Para resolver este problema, los presos de Butyrka retomaron una idea del período del comunismo de guerra, en los primeros años de la revolución, y organizaron «los comités de pobres». Cada preso donaba el 10% de su dinero a ese comité. A su vez, el comité compraba alimentos para los presos que no tenían dinero. Este sistema continuó durante algunos años, hasta que las autoridades decidieron eliminarlo, prometiendo a algunos prisioneros diversas compensaciones para que se negaran a que se les descontara dinero. Sin embargo, las celdas se resistieron y aislaron a los que no participaban. Y ¿quién, pregunta Shalámov, «se atrevería a enfrentarse en solitario a todo el grupo, a unos hombres que pasan las veinticuatro horas contigo, y cuando solo el sueño te salva de las miradas hostiles de tus compañeros»?

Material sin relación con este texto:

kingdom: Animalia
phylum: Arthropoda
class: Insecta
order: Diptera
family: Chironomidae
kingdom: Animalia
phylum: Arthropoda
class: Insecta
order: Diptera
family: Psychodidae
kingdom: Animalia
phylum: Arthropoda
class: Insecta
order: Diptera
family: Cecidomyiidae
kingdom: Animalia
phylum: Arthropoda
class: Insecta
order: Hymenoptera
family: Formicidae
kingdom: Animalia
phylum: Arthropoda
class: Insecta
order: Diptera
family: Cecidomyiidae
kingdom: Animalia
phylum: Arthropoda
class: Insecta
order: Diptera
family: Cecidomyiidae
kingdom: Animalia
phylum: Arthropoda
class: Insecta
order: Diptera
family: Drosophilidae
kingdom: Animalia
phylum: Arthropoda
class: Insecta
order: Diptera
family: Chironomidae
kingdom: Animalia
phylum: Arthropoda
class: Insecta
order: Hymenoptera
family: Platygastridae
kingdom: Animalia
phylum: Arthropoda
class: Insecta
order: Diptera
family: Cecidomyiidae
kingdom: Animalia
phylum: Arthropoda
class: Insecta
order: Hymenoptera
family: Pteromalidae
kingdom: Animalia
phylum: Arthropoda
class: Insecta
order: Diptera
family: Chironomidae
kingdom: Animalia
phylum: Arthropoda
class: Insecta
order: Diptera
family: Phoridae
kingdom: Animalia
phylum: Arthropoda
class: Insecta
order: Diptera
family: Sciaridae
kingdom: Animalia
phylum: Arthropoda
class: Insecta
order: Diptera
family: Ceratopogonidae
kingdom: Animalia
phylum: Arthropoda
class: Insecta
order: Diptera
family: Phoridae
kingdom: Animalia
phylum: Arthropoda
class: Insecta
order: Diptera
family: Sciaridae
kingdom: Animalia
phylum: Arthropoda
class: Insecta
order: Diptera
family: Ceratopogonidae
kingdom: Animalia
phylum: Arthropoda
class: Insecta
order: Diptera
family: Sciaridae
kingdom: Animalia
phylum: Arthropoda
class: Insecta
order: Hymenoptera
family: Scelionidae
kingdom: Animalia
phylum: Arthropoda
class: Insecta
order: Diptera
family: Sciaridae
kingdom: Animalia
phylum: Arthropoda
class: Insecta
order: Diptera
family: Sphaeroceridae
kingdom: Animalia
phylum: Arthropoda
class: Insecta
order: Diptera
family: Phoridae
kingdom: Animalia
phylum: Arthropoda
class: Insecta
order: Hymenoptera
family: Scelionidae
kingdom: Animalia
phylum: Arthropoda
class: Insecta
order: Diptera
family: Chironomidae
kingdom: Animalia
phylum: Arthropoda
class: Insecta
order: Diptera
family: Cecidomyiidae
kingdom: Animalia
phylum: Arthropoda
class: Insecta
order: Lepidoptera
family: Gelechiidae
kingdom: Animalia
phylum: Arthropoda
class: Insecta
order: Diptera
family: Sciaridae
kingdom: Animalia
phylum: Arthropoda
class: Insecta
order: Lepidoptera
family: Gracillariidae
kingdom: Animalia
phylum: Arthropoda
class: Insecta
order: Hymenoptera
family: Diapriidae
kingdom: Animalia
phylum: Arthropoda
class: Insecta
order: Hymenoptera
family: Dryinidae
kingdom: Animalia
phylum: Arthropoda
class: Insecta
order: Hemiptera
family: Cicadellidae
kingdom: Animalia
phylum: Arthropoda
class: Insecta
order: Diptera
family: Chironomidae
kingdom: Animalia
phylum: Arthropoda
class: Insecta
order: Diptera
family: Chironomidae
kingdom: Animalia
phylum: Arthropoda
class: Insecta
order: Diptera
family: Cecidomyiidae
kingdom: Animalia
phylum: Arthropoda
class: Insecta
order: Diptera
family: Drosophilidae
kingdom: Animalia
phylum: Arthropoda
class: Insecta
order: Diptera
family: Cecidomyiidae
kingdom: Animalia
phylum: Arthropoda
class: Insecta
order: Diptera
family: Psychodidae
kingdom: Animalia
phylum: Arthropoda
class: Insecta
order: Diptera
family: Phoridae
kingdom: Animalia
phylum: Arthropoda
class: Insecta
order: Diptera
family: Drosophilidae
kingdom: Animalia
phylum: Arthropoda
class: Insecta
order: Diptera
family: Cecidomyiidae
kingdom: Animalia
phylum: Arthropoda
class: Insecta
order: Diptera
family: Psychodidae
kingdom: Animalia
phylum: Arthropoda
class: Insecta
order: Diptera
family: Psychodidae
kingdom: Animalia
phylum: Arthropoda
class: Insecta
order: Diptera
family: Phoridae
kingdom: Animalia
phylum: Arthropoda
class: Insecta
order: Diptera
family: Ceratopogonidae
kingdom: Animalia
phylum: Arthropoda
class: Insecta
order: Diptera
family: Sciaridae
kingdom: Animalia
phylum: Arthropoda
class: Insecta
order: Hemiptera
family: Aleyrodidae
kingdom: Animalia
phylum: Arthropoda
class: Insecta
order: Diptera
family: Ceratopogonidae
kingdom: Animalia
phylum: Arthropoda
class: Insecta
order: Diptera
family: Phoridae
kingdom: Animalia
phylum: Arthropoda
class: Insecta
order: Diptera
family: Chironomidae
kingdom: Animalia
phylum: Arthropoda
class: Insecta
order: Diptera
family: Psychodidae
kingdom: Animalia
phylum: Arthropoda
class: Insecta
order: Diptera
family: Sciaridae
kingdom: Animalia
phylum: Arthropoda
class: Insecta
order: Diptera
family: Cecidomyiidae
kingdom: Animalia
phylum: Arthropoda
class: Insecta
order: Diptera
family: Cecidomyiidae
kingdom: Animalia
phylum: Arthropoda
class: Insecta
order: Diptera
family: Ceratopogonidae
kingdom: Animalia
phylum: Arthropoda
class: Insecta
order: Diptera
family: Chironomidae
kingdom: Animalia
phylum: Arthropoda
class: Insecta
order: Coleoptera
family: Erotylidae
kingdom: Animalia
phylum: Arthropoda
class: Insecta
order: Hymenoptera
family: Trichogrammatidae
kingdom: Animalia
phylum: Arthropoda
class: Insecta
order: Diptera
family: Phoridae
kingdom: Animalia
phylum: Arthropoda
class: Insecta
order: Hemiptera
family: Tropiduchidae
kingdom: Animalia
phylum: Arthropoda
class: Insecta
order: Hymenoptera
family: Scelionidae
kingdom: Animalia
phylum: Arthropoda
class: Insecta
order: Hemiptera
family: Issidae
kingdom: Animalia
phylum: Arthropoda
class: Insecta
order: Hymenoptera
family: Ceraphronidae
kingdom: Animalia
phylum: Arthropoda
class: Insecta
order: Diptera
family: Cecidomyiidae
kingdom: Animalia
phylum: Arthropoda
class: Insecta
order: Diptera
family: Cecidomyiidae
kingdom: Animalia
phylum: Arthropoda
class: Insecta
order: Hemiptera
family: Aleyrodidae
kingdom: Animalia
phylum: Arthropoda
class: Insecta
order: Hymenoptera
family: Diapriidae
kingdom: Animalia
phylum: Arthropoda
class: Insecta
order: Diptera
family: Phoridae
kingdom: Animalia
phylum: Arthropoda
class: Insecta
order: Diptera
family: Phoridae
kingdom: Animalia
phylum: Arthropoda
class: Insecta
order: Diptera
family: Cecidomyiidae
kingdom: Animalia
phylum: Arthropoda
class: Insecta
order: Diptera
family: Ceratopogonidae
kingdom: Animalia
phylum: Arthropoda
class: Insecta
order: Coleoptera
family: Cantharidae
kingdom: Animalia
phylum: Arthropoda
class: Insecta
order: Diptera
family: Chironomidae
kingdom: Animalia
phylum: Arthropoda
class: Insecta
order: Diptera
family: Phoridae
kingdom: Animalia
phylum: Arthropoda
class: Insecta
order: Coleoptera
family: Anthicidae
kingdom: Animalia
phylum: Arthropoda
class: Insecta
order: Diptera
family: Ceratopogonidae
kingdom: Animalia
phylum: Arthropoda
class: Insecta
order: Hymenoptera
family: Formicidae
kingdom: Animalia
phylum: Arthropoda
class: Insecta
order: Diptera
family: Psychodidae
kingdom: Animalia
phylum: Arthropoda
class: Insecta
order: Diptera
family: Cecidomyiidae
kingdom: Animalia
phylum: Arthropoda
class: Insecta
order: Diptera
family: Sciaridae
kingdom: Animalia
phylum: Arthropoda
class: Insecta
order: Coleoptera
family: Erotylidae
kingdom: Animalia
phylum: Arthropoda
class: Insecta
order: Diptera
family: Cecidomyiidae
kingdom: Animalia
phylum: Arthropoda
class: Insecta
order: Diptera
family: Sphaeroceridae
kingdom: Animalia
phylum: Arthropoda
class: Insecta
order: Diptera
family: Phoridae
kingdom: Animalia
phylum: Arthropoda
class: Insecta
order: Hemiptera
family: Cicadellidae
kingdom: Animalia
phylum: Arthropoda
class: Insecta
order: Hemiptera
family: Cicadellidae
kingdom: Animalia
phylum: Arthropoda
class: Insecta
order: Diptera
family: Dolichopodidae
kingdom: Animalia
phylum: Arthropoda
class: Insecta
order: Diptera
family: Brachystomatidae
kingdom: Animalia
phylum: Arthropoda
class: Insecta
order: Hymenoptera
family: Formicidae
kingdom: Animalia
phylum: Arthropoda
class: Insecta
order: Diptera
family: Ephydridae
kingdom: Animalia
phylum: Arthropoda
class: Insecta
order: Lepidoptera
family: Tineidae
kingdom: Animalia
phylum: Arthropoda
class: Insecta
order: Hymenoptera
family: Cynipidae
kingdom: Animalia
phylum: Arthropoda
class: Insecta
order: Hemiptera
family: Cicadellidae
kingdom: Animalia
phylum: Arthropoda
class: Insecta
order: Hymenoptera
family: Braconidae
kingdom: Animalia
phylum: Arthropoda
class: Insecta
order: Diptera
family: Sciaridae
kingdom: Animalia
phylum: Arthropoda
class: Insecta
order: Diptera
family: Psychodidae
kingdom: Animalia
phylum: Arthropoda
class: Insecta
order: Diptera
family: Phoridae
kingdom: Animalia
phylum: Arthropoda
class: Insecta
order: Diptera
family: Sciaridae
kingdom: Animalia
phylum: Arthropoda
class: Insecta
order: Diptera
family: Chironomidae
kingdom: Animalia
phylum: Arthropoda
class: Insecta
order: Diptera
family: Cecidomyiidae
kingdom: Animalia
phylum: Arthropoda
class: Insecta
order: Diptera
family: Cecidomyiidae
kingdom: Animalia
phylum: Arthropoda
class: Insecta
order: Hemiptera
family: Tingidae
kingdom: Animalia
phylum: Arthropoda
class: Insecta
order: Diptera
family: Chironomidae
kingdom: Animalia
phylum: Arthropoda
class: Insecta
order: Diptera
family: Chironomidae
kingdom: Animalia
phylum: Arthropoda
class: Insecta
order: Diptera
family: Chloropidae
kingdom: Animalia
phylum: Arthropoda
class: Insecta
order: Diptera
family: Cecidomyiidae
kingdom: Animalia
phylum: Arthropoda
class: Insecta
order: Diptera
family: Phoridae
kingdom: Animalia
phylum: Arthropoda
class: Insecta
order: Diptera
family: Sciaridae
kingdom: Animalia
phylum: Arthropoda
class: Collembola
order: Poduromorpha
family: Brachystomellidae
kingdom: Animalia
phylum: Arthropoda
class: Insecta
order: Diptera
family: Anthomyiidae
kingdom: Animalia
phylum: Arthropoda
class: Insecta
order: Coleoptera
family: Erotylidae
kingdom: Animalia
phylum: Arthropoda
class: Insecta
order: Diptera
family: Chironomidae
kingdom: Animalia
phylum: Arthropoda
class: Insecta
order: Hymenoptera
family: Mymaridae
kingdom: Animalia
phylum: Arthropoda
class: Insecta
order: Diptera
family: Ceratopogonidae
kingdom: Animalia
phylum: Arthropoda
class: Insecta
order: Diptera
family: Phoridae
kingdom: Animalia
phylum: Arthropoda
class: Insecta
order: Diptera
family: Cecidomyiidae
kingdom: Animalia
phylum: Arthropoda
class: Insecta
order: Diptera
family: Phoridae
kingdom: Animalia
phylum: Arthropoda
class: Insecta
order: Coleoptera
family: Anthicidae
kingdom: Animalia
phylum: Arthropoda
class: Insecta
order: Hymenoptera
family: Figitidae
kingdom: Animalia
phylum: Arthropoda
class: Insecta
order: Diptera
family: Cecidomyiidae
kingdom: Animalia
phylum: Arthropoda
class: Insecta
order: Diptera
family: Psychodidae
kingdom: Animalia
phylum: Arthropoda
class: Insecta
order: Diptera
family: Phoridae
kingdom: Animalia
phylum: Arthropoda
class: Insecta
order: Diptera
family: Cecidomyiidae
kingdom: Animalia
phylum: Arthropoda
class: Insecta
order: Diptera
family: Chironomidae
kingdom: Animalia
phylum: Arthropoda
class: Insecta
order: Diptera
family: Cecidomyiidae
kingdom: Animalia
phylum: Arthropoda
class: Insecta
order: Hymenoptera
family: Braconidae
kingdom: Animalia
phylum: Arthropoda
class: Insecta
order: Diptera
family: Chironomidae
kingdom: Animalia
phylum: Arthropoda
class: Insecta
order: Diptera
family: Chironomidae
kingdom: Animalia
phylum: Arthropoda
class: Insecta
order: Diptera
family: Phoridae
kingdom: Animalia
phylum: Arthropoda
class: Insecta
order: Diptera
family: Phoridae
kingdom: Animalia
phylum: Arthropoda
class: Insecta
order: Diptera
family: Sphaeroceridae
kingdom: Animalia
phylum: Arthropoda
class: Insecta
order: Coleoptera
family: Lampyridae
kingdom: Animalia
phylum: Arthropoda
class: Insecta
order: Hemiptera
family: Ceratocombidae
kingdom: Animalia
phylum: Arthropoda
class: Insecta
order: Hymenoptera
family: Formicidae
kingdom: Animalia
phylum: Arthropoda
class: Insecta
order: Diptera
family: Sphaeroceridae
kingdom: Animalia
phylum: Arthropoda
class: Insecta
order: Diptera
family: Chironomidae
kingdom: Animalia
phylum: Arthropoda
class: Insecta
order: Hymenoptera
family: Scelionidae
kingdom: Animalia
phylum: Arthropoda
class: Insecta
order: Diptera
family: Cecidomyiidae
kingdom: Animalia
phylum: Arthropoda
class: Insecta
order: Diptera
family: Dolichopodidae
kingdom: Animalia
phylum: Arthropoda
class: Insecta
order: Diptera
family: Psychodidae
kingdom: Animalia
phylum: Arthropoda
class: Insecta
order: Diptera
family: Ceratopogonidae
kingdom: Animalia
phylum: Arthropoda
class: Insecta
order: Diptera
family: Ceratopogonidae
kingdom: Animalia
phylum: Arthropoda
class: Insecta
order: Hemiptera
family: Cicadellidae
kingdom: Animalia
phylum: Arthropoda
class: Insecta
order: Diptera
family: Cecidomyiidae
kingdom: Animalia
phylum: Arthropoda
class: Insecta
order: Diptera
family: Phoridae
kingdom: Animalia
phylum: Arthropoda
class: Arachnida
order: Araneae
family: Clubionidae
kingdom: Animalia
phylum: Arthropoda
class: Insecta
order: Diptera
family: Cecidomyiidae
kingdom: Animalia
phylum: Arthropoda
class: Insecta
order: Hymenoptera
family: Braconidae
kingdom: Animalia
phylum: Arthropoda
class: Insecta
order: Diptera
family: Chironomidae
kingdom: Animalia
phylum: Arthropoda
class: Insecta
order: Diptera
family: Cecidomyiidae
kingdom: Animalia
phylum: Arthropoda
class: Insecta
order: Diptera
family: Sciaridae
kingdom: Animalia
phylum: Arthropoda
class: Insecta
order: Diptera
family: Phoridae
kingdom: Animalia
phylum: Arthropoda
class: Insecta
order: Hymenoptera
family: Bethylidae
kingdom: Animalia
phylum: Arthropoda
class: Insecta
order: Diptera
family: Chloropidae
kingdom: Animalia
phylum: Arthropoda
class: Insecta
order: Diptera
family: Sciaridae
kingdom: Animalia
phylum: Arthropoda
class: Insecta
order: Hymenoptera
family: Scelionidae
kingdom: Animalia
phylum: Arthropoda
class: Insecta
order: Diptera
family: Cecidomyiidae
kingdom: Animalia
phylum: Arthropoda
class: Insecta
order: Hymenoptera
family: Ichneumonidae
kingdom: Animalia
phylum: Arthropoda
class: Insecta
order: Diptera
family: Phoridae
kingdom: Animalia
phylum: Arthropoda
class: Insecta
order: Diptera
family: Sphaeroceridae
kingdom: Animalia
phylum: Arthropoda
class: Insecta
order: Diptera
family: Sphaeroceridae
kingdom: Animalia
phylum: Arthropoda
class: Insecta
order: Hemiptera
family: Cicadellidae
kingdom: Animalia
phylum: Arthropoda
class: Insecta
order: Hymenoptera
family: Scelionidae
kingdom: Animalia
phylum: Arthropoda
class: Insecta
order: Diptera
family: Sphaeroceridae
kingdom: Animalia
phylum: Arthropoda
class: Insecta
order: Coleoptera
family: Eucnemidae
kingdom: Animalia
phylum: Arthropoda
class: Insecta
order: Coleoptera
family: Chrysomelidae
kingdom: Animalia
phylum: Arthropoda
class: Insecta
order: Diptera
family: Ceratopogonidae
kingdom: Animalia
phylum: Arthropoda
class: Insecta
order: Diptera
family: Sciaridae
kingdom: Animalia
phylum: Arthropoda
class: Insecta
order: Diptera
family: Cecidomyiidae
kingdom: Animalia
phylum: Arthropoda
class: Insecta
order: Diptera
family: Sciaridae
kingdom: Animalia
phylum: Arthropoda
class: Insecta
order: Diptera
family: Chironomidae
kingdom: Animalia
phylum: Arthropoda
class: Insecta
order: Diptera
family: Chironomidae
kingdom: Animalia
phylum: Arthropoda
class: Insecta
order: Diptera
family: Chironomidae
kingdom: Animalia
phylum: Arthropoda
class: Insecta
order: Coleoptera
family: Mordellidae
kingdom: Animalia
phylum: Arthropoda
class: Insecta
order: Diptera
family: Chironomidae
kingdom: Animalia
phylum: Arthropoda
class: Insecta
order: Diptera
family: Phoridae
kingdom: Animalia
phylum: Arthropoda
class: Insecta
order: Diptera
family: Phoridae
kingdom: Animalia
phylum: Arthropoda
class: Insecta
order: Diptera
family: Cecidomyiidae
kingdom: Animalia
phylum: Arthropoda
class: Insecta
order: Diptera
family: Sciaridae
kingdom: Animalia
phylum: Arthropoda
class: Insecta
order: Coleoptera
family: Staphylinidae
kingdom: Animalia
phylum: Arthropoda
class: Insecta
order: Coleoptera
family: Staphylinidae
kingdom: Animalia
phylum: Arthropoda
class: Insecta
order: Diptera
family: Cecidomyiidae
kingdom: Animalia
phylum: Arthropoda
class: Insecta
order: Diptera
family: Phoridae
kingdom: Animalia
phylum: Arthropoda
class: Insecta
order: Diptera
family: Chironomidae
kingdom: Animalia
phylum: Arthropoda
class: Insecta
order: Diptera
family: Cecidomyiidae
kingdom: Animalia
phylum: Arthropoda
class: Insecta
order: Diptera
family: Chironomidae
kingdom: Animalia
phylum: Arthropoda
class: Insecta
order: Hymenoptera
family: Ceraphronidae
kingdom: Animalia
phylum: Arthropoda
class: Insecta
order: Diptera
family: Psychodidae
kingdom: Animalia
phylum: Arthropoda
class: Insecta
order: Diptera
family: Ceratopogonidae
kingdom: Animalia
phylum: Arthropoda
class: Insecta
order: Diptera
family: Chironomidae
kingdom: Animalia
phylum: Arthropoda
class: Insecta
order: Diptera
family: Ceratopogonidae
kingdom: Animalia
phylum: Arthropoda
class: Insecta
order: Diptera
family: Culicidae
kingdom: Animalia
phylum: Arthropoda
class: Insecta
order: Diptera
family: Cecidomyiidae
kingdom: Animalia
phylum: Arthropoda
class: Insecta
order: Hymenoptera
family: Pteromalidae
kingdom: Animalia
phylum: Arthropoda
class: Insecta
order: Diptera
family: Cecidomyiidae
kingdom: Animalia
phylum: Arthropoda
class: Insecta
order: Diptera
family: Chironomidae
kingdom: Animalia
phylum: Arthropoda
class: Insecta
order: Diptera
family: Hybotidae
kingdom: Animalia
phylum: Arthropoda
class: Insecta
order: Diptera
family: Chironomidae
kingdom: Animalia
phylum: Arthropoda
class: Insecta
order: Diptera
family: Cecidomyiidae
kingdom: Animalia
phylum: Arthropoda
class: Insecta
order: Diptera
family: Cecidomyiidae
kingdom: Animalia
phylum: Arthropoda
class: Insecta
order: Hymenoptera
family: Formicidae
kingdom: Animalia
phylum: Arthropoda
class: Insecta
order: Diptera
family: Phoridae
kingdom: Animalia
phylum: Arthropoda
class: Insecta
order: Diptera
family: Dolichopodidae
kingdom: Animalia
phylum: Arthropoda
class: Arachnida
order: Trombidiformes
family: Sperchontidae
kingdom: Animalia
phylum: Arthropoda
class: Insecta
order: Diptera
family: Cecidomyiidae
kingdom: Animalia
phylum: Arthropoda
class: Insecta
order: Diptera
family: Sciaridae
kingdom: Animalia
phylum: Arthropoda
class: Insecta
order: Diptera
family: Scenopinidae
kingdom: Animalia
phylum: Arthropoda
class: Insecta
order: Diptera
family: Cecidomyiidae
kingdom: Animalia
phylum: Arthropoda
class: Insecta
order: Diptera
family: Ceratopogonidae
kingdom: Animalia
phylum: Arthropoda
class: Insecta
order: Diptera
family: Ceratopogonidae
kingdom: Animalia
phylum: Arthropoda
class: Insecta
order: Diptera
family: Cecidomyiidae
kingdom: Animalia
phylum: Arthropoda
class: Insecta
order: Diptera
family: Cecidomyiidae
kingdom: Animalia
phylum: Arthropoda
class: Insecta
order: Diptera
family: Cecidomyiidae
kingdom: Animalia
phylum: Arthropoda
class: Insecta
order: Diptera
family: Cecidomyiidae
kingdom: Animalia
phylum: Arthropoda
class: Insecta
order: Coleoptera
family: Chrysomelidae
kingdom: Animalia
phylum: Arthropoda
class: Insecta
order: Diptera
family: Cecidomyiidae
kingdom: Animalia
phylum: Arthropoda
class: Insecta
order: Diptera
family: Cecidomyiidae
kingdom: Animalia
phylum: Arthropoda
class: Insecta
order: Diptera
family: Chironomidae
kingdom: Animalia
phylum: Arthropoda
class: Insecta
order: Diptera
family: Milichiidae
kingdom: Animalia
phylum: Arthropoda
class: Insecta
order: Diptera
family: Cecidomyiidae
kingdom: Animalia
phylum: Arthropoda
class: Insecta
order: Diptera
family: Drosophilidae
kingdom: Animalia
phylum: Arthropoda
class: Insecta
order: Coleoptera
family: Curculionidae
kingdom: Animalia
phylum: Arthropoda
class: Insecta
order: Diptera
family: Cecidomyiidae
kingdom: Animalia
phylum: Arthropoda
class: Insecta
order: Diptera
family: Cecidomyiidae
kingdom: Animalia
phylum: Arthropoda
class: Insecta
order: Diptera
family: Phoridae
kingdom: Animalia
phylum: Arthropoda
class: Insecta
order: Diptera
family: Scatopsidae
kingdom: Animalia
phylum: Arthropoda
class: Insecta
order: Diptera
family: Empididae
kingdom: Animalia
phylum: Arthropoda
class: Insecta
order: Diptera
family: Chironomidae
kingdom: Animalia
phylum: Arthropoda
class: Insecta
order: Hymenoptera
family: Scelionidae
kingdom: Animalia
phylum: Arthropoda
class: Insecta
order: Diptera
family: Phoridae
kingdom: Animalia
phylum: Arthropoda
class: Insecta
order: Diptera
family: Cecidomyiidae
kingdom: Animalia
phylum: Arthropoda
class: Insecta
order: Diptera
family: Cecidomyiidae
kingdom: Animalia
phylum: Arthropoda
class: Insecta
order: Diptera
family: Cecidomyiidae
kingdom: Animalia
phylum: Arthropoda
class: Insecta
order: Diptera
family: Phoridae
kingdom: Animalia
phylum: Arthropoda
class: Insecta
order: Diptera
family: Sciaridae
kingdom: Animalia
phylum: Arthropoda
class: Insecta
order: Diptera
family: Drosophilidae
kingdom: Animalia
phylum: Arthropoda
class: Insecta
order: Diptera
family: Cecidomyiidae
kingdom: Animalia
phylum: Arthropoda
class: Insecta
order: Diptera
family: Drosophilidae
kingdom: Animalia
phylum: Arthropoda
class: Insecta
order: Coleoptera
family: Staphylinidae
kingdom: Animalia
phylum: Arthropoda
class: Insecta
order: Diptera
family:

Curiosamente, este breve relato es uno de los pocos del amplio repertorio de Shalámov que termina con una nota positiva: «La masa carcelaria —cohesionada como siempre ocurre en la cárcel, a diferencia de la “calle” y de los campos—, en un espacio carente del más mínimo derecho, halla un punto de apoyo para aplicar sus energías espirituales en la afirmación del eterno derecho del hombre a vivir a su modo».[35]

Este escritor, pesimista entre los pesimistas, había encontrado en esta forma organizada de solidaridad entre los presos, un jirón de esperanza. El trauma del transporte y el horror inaudito de los primeros días en los campos pronto lo destruiría.